Call sign Batyi. Volodymyr Lyapkin, former Security Service of Ukraine general, killed fighting for Russia
Article
5 April 2026, 17:14

Call sign Batyi. Volodymyr Lyapkin, former Security Service of Ukraine general, killed fighting for Russia

Colonel Eduard Malov (front) and SBU Major General Volodymyr Lyapkin (back). Photo: VK

Major General Volodymyr Lyapkin, a former department head in Ukraine’s Security Service (SBU) who defected to Russia after the 2014 revolution, has been killed in the war. He had been serving with Bars-33, a unit of Russia’s Combat Army Reserve. Colonel Eduard Malov, a former emergency services official, was killed alongside him. Both men died on 17 March 2026. Lyapkin’s death was first reported by the pro-Kremlin political activist Oleg Tsarev, and independently confirmed by Mediazona.

Major General Volodymyr Lyapkin headed the SBU’s operational documentation department. According to Oleg Tsarev, his responsibilities included “the invisible side of the SBU’s work: wiretapping, surveillance and information gathering.”

He was promoted to major general in 2013. At the time, Tsarev claims, he took a personal role in the dispersal of the Maidan protests in Kyiv, leading from the front rather than “hiding behind subordinates” during “direct physical confrontations” with demonstrators.

In February 2014, immediately after the protesters’ victory, Lyapkin was dismissed from the SBU along with other senior officers. He fled to Russia and settled in annexed Crimea, where in 2021 he founded and chaired an organisation called the “I Guarantee Quality” Association.

Colonel Eduard Malov (front) and SBU Major General Volodymyr Lyapkin (back)

After the start of the full-scale invasion and the occupation of Kherson, Lyapkin was appointed deputy head of the so-called State Security Service of the Kherson region, a Russian-backed body based in the building of the Kherson Regional Commercial Court. The service was founded by Lyapkin’s former boss at the SBU, Oleksandr Yakimenko, who had headed the Ukrainian agency from January 2013 to February 2014 before also fleeing to Russia.

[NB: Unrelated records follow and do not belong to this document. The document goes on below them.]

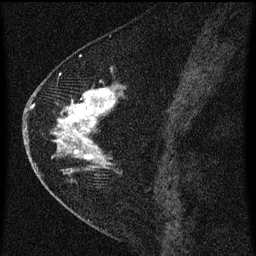
Breast MRI (dynamic contrast-enhanced), one sagittal slice; slice 30 of 60 in the series (ordered by position); dynamic contrast-enhanced series, image 2 of 3 at this slice position (ordered by acquisition); 1.5 T; TE 4.2 ms, TR 8 ms; 2 mm slice thickness; 256 × 256 image matrix, field of view 180 × 180 mm. Female patient, age 47 years.
Outlined on this slice (semi-automatically segmented with operator editing):
- analysis volume of interest (the breast-tissue region the enhancement analysis was run in; not a lesion): box from (x=38, y=76) to (x=125, y=193) px
- tumour enhancement mask (voxels above the 70 % enhancement threshold inside the analysis volume of interest): (x=54, y=86)–(x=122, y=173)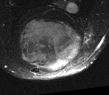
MRI of an extremity soft-tissue mass, one axial slice; slice 31 of 52 in the series (ordered by position); T2-weighted fat-saturated; MR volume resampled by the dataset authors to the PET/CT grid (not the native acquisition matrix); 109 × 95 image matrix, field of view 106 × 93 mm. Male patient. From the clinical record (not read from this slice): histological type: synovial sarcoma; site of the primary tumour: left poplietal fossa.
Structures marked on this image (expert contour drawn on MRI and transferred to this co-registered scan by the dataset authors):
- gross tumour volume (mass): bounding box [x1, y1, x2, y2] px = [19, 19, 82, 71]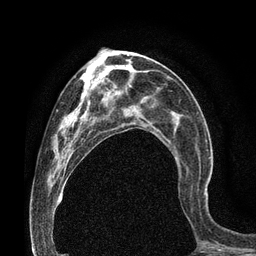
Breast MRI (dynamic contrast-enhanced), one axial slice; position 35 of 80 along the scan axis; cropped to one breast; dynamic contrast-enhanced series, time point 2 of 7 at this slice position (early post-contrast); 3 T; TE 2.1 ms, TR 4.8 ms; 2 mm slice thickness; 256 × 256 image matrix. Female patient.
Annotated regions visible in this slice (semi-automatic segmentation, software-assisted and operator-edited):
- enhancing-tissue mask used for the functional tumour volume (all voxels passing the contrast-enhancement thresholds inside the analysis volume; usually the tumour): bounding box [x1, y1, x2, y2] px = [177, 163, 206, 195]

In 2025, the SBU formally notified Lyapkin of collaboration charges. According to investigators, as deputy head and acting head of the Kherson “State Security Service”, he had carried out “filtration activities” and repression against the civilian population. The SBU believes that after the body was formally dissolved, the FSB directorate for the occupied Kherson region became its legal successor. Tsarev claims Lyapkin’s general rank “de facto remained”, saying he was regarded as “a major general in the Russian special services by everyone.” Mediazona found no public decrees confirming any promotion to major general in the FSB or any other Russian security agency.

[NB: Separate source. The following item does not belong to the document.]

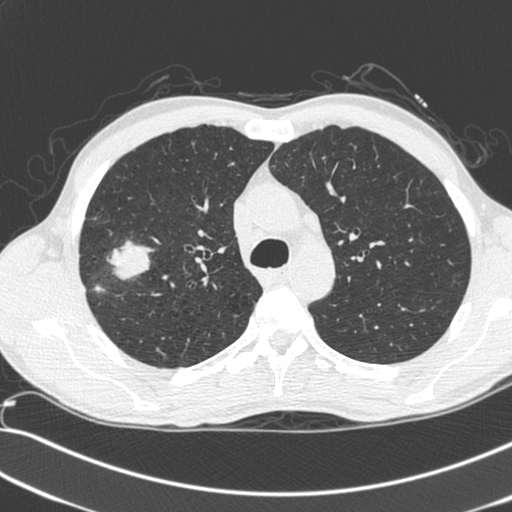
Axial slice from a low-dose chest CT screening exam, first (baseline) screen, lung window (W 1500 / L -600 HU), slice 72 of 281 in the series, 512 × 512 image matrix, field of view 341 × 341 mm. Male participant, aged 55 years at enrolment.
• Expert-annotated lung lesion, box from (x=72, y=236) to (x=150, y=308) px.
• Reader record for this screening exam (exam-level; its link to the box is not recorded): non-calcified nodule or mass ≥4 mm, right upper lobe, 52 × 39 mm, spiculated (stellate) margins, soft tissue attenuation.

Lyapkin died on March 17, 2026. Tsarev’s post states that he served in the “Bars-33” unit under the call sign “Batyi” (Batu Khan’s name in Russian spelling) The unit, also known as the Vasily Margelov Volunteer Battalion, was established in 2023 on the orders of Volodymyr Saldo, the Russian-installed occupation governor of the Kherson region.

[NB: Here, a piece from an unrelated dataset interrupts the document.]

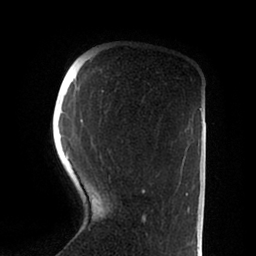
Breast MRI (dynamic contrast-enhanced), one axial slice; position 20 of 88 along the scan axis; cropped to one breast; dynamic contrast-enhanced series, time point 2 of 6 at this slice position (early post-contrast); 1.5 T; TE 2 ms, TR 4.1 ms; 1.8 mm slice thickness; 256 × 256 image matrix. Female patient.
Annotated regions visible in this slice (semi-automatically segmented with operator editing):
- enhancing-tissue mask used for the functional tumour volume (all voxels passing the contrast-enhancement thresholds inside the analysis volume; usually the tumour): box from (x=66, y=89) to (x=188, y=223) px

Grave of Eduard Malov on a cemetery in Nakhabino, Moscow region

On April 4, 2026, a funeral was held in Nakhabino, in the Moscow region, for 59-year-old Colonel Malov. The ribbons on his coffin read “From the commander and personnel of Bars-33.” Like Lyapkin, Malov died on March 17.

An obituary posted on VK social network noted that both men were graduates of the Tashkent Higher Combined Arms Command School, class of 1989. In Tsarev’s post, a shell bearing Lyapkin’s call sign “Batyi” lies next to one inscribed “Zarya”, likely Malov's call sign.